▶ _Passage to read_

THERE SEEMS TO BE A LOT OF POP CULTURE WHICH FILTERS THROUGH YOUR NOVELS. ODDLY, I WAS READING AMERICAN PSYCHO AROUND THE SAME TIME AS DEATH OF A LADIES’ MAN , AND SAW SIMILARITIES BETWEEN CHARLIE AND PATRICK WITH THEIR SENSE OF DETACHMENT AND ABSORPTION OF POP CULTURE AND DRUGS ETC. WOULD YOU SAY THAT MUSIC, FILMS ETC. ARE AS MUCH AS AN INFLUENCE AS OTHER LITERATURE ON YOUR WRITING? DESPITE THE CROSSOVER, ARE THERE ANY EFFECTS THAT ONLY LITERATURE CAN ACHIEVE? FINALLY, AND MOST IMPORTANTLY, WILL THERE EVER BE A DEATH OF A LADIES’ MAN FILM THAT I CAN SCREEN AS A DOUBLE BILL WITH AMERICAN PSYCHO AT MY FLAT AND WHO DO YOU THINK WOULD WIN IN A FIGHT, YOU OR ELLIS?

▶ _Supplied records_
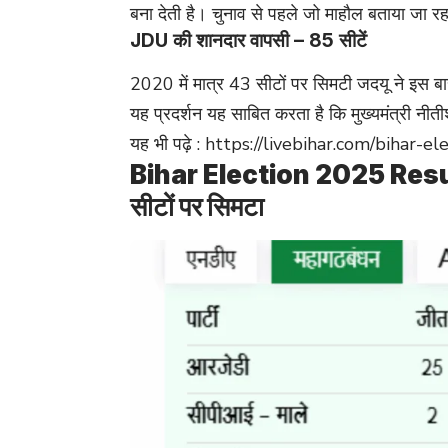
बना देती है। चुनाव से पहले जो माहौल बताया जा रहा
JDU की शानदार वापसी – 85 सीटें
2020 में मात्र 43 सीटों पर सिमटी जदयू ने इस ब
यह प्रदर्शन यह साबित करता है कि मुख्यमंत्री नीत
यह भी पढ़े :
https://livebihar.com/bihar-
Bihar Election 2025 Result:
सीटों पर सिमटा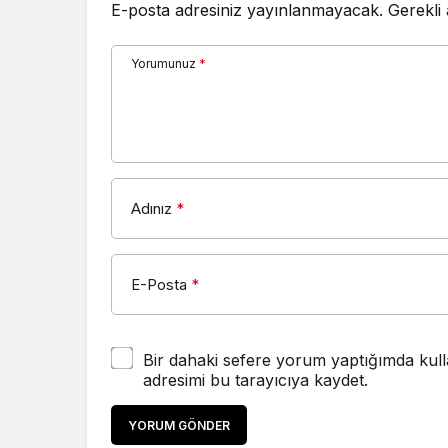
E-posta adresiniz yayınlanmayacak.
Gerekli
Yorumunuz
*
Adınız
*
E-Posta
*
Bir dahaki sefere yorum yaptığımda kull
adresimi bu tarayıcıya kaydet.
YORUM GÖNDER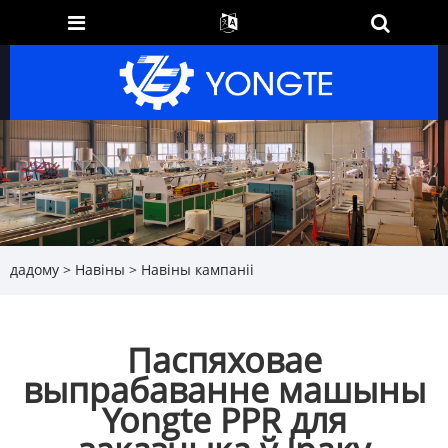
дадому
>
Навіны
>
Навіны кампаніі
Паспяховае
выпрабаванне машыны
Yongte PPR для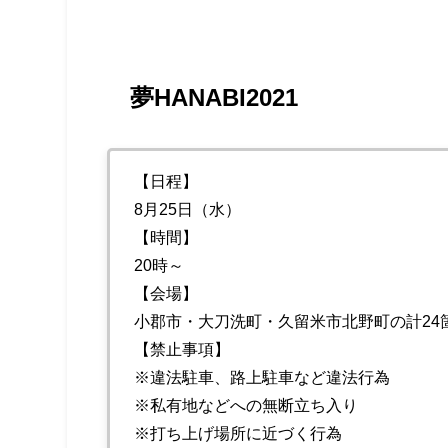
夢HANABI2021
【日程】
8月25日（水）
【時間】
20時～
【会場】
小郡市・大刀洗町・久留米市北野町の計24
【禁止事項】
※違法駐車、路上駐車など違法行為
※私有地などへの無断立ち入り
※打ち上げ場所に近づく行為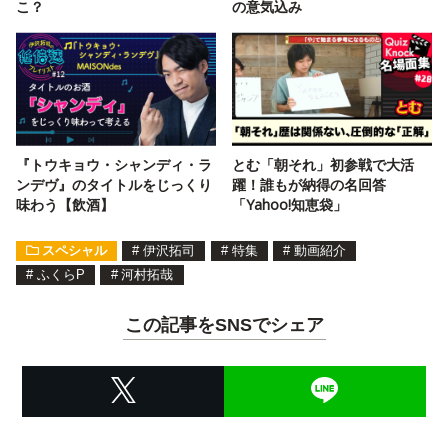
こ？
の意気込み
『トウキョウ・シャンディ・ラ
とむ「朝それ」初参戦で大活
ンデヴ』のタイトルをじっくり
躍！誰もが納得の名回答
味わう【飲酒】
「Yahoo!知恵袋」
スペシャル
#
伊沢拓司
#
特集
#
動画紹介
#
ふくらP
#
河村拓哉
この記事をSNSでシェア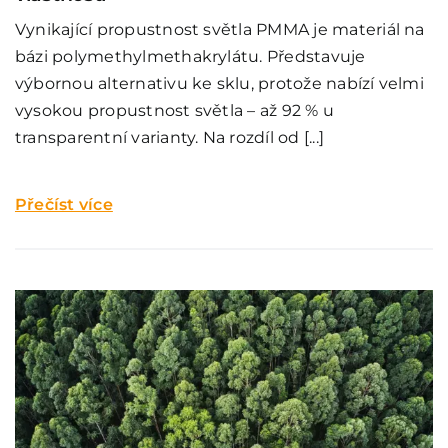
Vynikající propustnost světla PMMA je materiál na
bázi polymethylmethakrylátu. Představuje
výbornou alternativu ke sklu, protože nabízí velmi
vysokou propustnost světla – až 92 % u
transparentní varianty. Na rozdíl od [...]
Přečíst více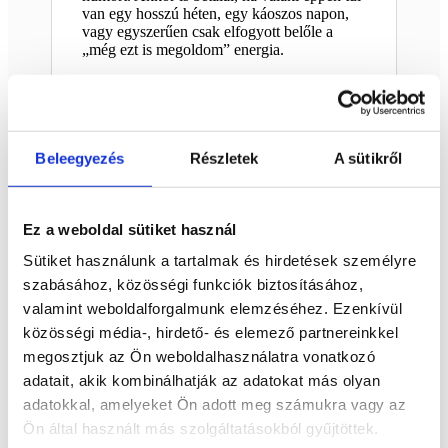
van egy hosszú héten, egy káoszos napon,
vagy egyszerűen csak elfogyott belőle a
„még ezt is megoldom” energia.
A hegyikristály világos, áttetsző-fehéres
megjelenése különösen szép kontrasztot
alkot az arany színű felirattal. A kő
belsejében látható fátyolos, kristályos
mintázat minden darabot egyedivé tesz. A
Beleegyezés
Részletek
A sütikről
sírkő forma letisztult, a felirat pedig pont
annyira pimasz, hogy az egész tárgy
karakteres és emlékezetes legyen.
Ez a weboldal sütiket használ
Ez a hegyikristály ásvány sírkő nem a
Sütiket használunk a tartalmak és hirdetések személyre
klasszikus spirituális dekorációk visszafogott
darabja. Inkább egy olyan ásvány dísz,
szabásához, közösségi funkciók biztosításához,
amelynek humora, stílusa és személyisége
valamint weboldalforgalmunk elemzéséhez. Ezenkívül
van. Jó választás lehet barátnak, kollégának,
közösségi média-, hirdető- és elemező partnereinkkel
tesónak, vagy saját magadnak is, ha néha jól
esik ránézni valamire, ami kimondja
megosztjuk az Ön weboldalhasználatra vonatkozó
helyetted: ma már tényleg elég volt.
adatait, akik kombinálhatják az adatokat más olyan
A termékfotón látható ásvány kerül
adatokkal, amelyeket Ön adott meg számukra vagy az
kiküldésre, így pontosan ezt az egyedi
Ön által használt más szolgáltatásokból gyűjtöttek.
darabot kapod meg.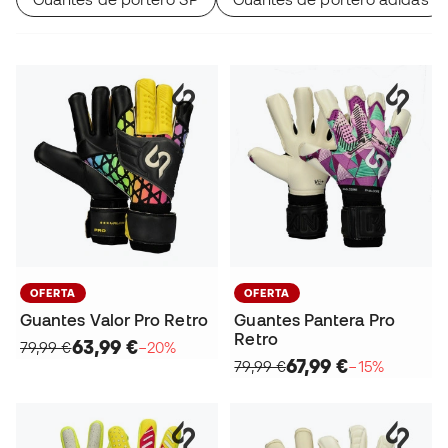
OFERTA
OFERTA
Guantes Valor Pro Retro
Guantes Pantera Pro
Retro
63,99 €
79,99 €
−20%
67,99 €
79,99 €
−15%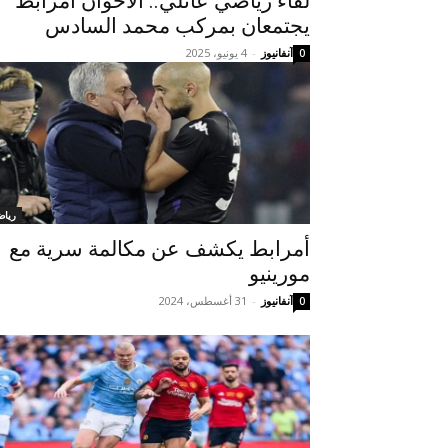
لقاء رياضي عائلي.. الأخوان أمرابط
يجتمعان بمركب محمد السادس
آنفانيوز
-
4 يونيو، 2025
0
رياض
أمرابط يكشف عن مكالمة سرية مع
مورينيو
آنفانيوز
-
31 أغسطس، 2024
0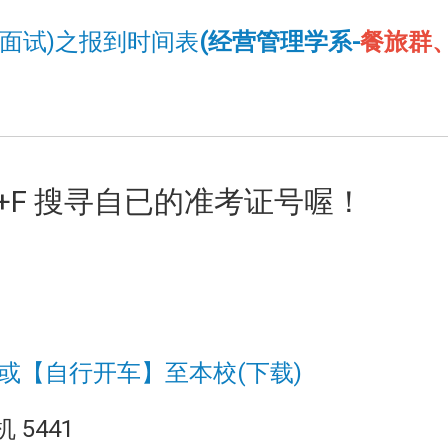
段面试)之报到时间表
(经营管理学系-
餐旅群
l+F 搜寻自已的准考证号喔！
或【自行开车】至本校(下载)
 5441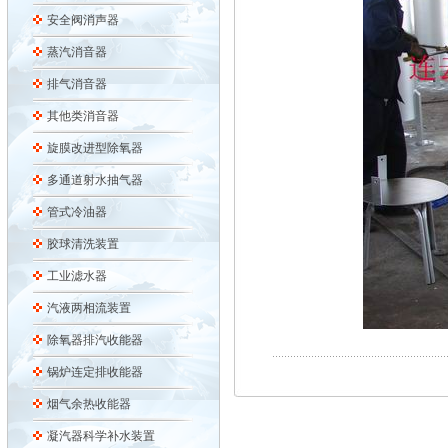
安全阀消声器
蒸汽消音器
排气消音器
其他类消音器
旋膜改进型除氧器
多通道射水抽气器
管式冷油器
胶球清洗装置
工业滤水器
汽液两相流装置
除氧器排汽收能器
锅炉连定排收能器
烟气余热收能器
凝汽器科学补水装置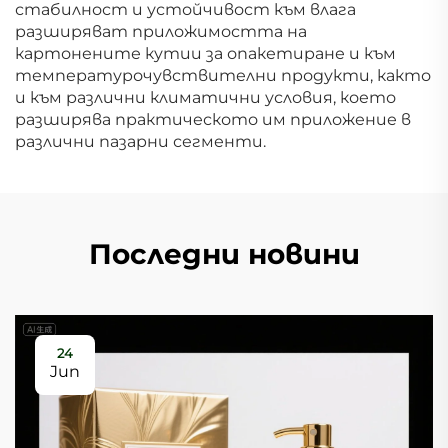
стабилност и устойчивост към влага
разширяват приложимостта на
картонените кутии за опакетиране и към
температурочувствителни продукти, както
и към различни климатични условия, което
разширява практическото им приложение в
различни пазарни сегменти.
Последни новини
24
Jun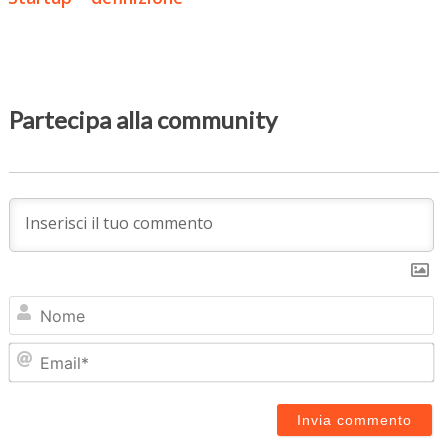
Partecipa alla community
N
Em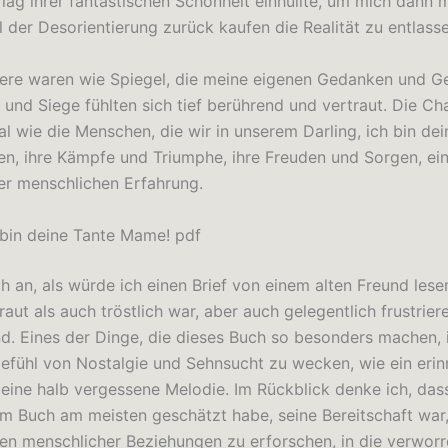
rlag ihrer fantastischen Schönheit einhüllte, um mich dann 
l der Desorientierung zurück kaufen die Realität zu entlasse
ere waren wie Spiegel, die meine eigenen Gedanken und Ge
 und Siege fühlten sich tief berührend und vertraut. Die Ch
al wie die Menschen, die wir in unserem Darling, ich bin de
en, ihre Kämpfe und Triumphe, ihre Freuden und Sorgen, ei
er menschlichen Erfahrung.
h bin deine Tante Mame! pdf
ch an, als würde ich einen Brief von einem alten Freund lesen
aut als auch tröstlich war, aber auch gelegentlich frustrie
d. Eines der Dinge, die dieses Buch so besonders machen, i
efühl von Nostalgie und Sehnsucht zu wecken, wie ein erin
eine halb vergessene Melodie. Im Rückblick denke ich, das
em Buch am meisten geschätzt habe, seine Bereitschaft war,
en menschlicher Beziehungen zu erforschen, in die verworr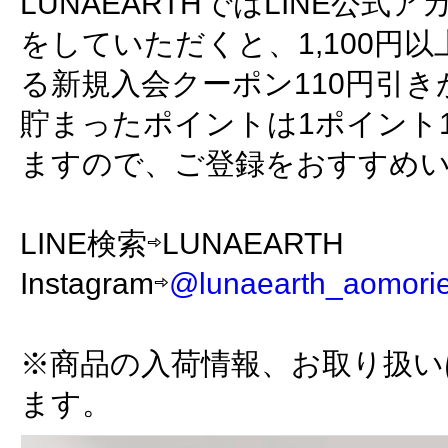
LUNAEARTHではLINE公
をしていただくと、1,100円
る新規入会クーポン110円引
貯まったポイントは1ポイント
ますので、ご登録をおすすめ
LINE検索⇨LUNAEARTH
Instagram⇨
@lunaearth_aomori
※商品の入荷情報、お取り扱い
ます。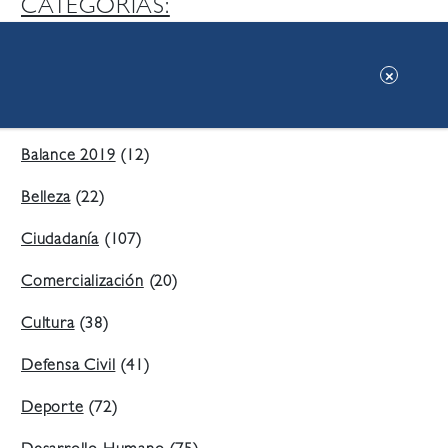
CATEGORIAS:
Ambiente
(197)
Áreas Verdes
(38)
Balance 2019
(12)
Belleza
(22)
Ciudadanía
(107)
Comercialización
(20)
Cultura
(38)
Defensa Civil
(41)
Deporte
(72)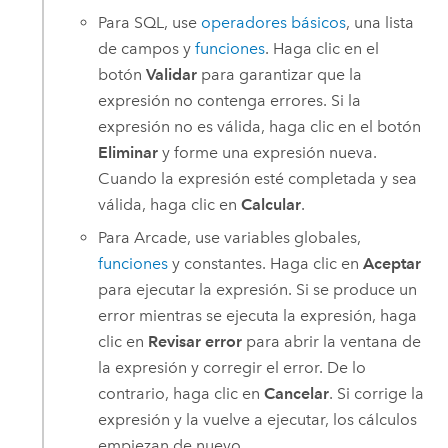
Para SQL, use
operadores básicos
, una lista
de campos y
funciones
. Haga clic en el
botón
Validar
para garantizar que la
expresión no contenga errores. Si la
expresión no es válida, haga clic en el botón
Eliminar
y forme una expresión nueva.
Cuando la expresión esté completada y sea
válida, haga clic en
Calcular
.
Para Arcade, use variables globales,
funciones
y constantes. Haga clic en
Aceptar
para ejecutar la expresión. Si se produce un
error mientras se ejecuta la expresión, haga
clic en
Revisar error
para abrir la ventana de
la expresión y corregir el error. De lo
contrario, haga clic en
Cancelar
. Si corrige la
expresión y la vuelve a ejecutar, los cálculos
empiezan de nuevo.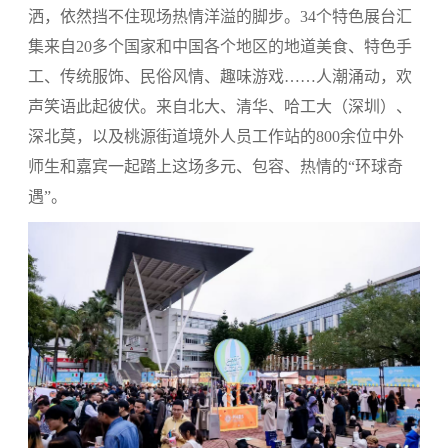
洒，依然挡不住现场热情洋溢的脚步。34个特色展台汇
集来自20多个国家和中国各个地区的地道美食、特色手
工、传统服饰、民俗风情、趣味游戏……人潮涌动，欢
声笑语此起彼伏。来自北大、清华、哈工大（深圳）、
深北莫，以及桃源街道境外人员工作站的800余位中外
师生和嘉宾一起踏上这场多元、包容、热情的“环球奇
遇”。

▶ _Directive_
Extend the interview passage about pop culture in the novels, starting right after its final sentence.

▶ _Task output_
Well, American Psycho was an enormous influence on me. I think it’s a brave, visionary masterpiece that absolutely blew open the doors on what it was possible for fiction to do. And I can see the thematic connections you’re making: Charlie Bain and Patrick Bateman, to a certain extent, inhabit similar worlds on either side of the Atlantic. It’s difficult NOT be influenced by pop-culture when it’s so omnipresent. While my characters speak that language – I mean, my friends and I can virtually communicate with each other in film-quotes alone – I think it also has to be really examined for what it is. We can be trapped and cattle-prodded by pop-culture into a false, perpetual state of ‘enjoyment’ and stimulation; very large corporations have a financial stake in making sure we are. I think that’s dangerous. So it’s an influence that has to be resisted as much as it’s consumed.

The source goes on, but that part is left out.